- _Exercise prompt_
The expected output is exactly the lines below, starting at the line with "middle pip: (332, 590)" and ending at the line with "ring tip: (653, 685)", both included; no other line belongs in it.

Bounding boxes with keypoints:
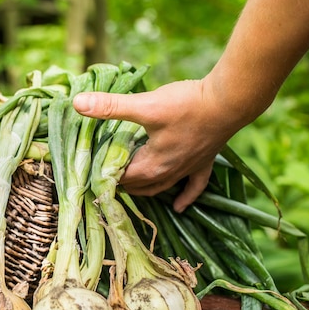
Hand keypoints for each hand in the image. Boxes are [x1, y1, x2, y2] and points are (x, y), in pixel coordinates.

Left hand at [73, 79, 239, 211]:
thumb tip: (78, 102)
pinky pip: (194, 187)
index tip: (89, 167)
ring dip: (144, 189)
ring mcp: (188, 169)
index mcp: (152, 165)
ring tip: (130, 189)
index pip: (120, 178)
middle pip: (138, 185)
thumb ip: (111, 106)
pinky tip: (179, 207)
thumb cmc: (188, 104)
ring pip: (161, 187)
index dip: (103, 174)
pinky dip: (185, 198)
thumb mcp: (145, 105)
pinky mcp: (205, 162)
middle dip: (120, 182)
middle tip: (103, 173)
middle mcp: (169, 173)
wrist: (230, 101)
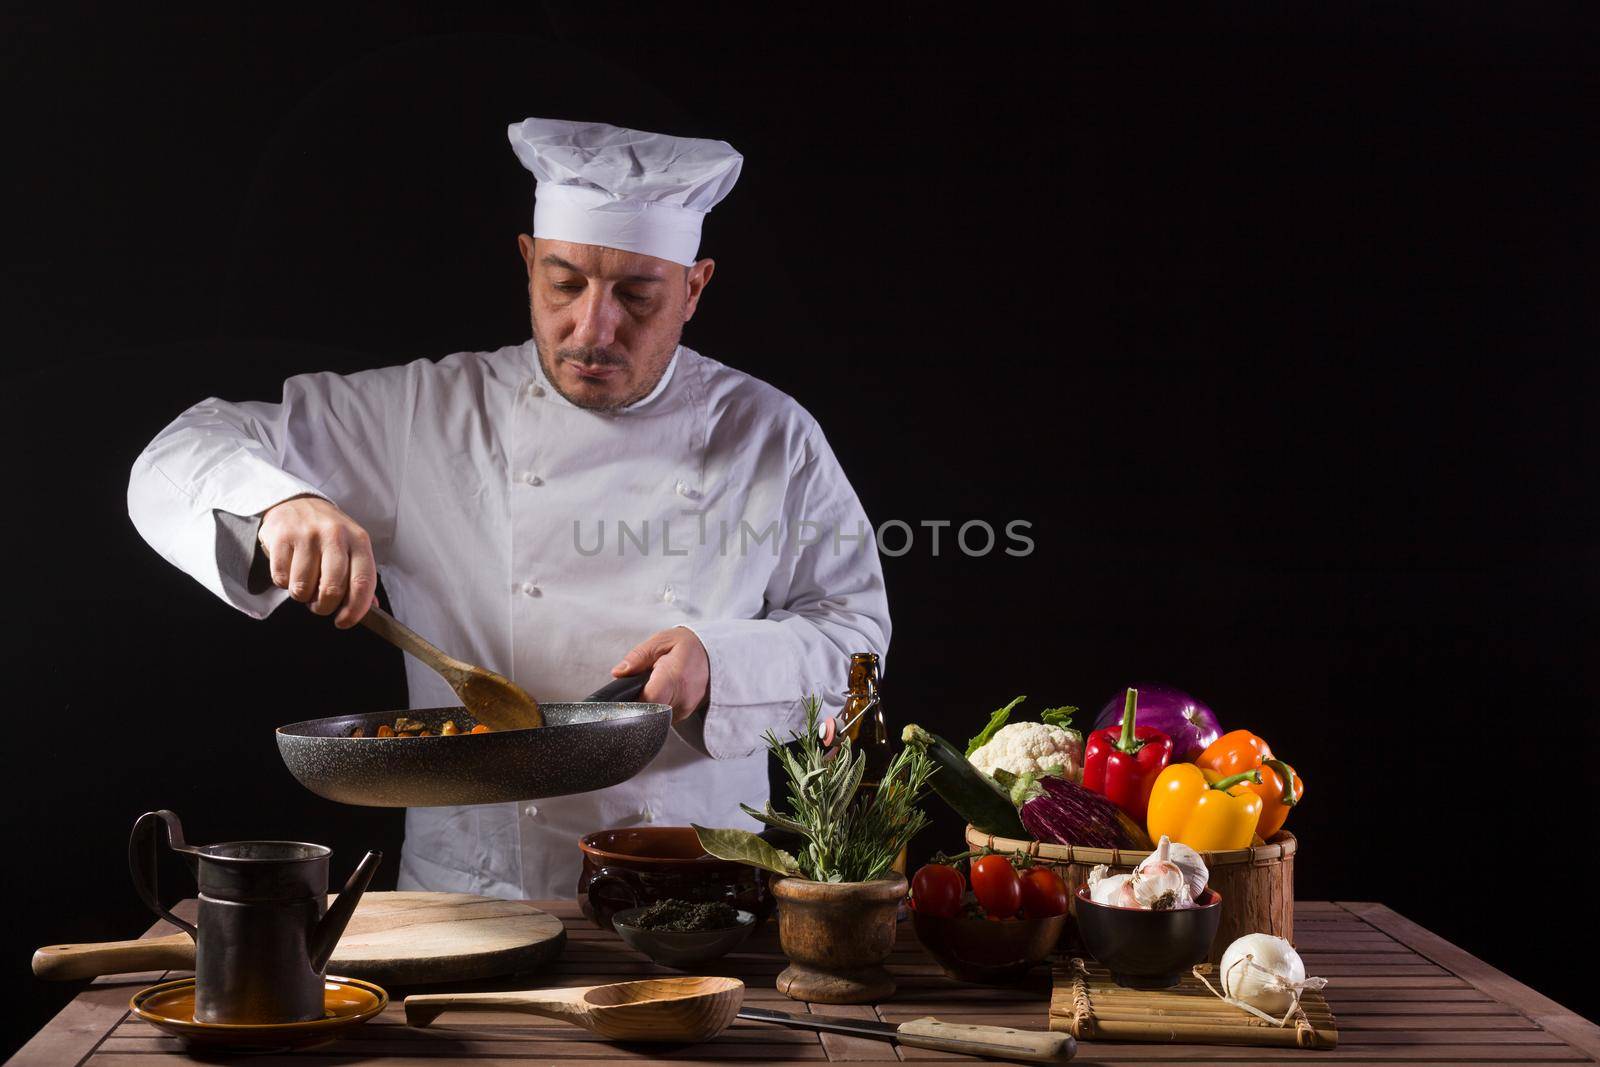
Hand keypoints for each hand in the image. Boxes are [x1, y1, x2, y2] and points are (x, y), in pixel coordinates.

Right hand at [257, 495, 376, 627]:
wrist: (297, 503)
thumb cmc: (329, 535)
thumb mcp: (352, 549)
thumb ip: (361, 578)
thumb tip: (371, 609)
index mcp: (359, 541)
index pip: (363, 583)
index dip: (354, 610)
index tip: (344, 622)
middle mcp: (335, 536)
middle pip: (332, 590)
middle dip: (324, 607)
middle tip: (319, 604)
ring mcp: (307, 535)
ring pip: (302, 588)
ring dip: (302, 596)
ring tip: (305, 584)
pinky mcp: (281, 537)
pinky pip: (280, 578)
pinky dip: (284, 583)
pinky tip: (290, 571)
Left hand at [613, 626, 709, 722]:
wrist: (714, 655)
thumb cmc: (688, 645)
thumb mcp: (661, 641)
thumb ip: (638, 656)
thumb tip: (619, 672)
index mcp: (675, 676)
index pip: (648, 700)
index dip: (633, 700)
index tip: (627, 691)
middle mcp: (683, 697)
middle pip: (648, 712)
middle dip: (637, 702)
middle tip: (639, 685)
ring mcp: (685, 709)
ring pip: (655, 717)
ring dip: (648, 704)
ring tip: (653, 685)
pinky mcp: (685, 715)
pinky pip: (664, 717)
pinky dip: (657, 706)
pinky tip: (662, 692)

- _Reply_
middle pip: (332, 590)
middle dip: (324, 607)
middle tip: (319, 604)
ring mcp: (307, 535)
ring pip: (302, 588)
ring dip: (302, 596)
ring tip: (305, 584)
pinky mcp: (281, 537)
pinky pip: (280, 578)
pinky dip: (284, 583)
pinky tip: (290, 571)
Left hand at [613, 626, 709, 722]:
wrist: (714, 655)
thumb cmc: (688, 645)
thumb mcp: (661, 641)
thumb ip: (638, 656)
thumb tip: (619, 672)
index mcp: (675, 676)
index pip: (648, 700)
index dip: (633, 700)
index tip: (627, 691)
middle mcp: (683, 697)
middle pip: (648, 712)
middle dip: (637, 702)
middle tip: (639, 685)
ring mcp: (685, 709)
ring pip: (655, 717)
ring dip: (648, 704)
ring tip: (653, 685)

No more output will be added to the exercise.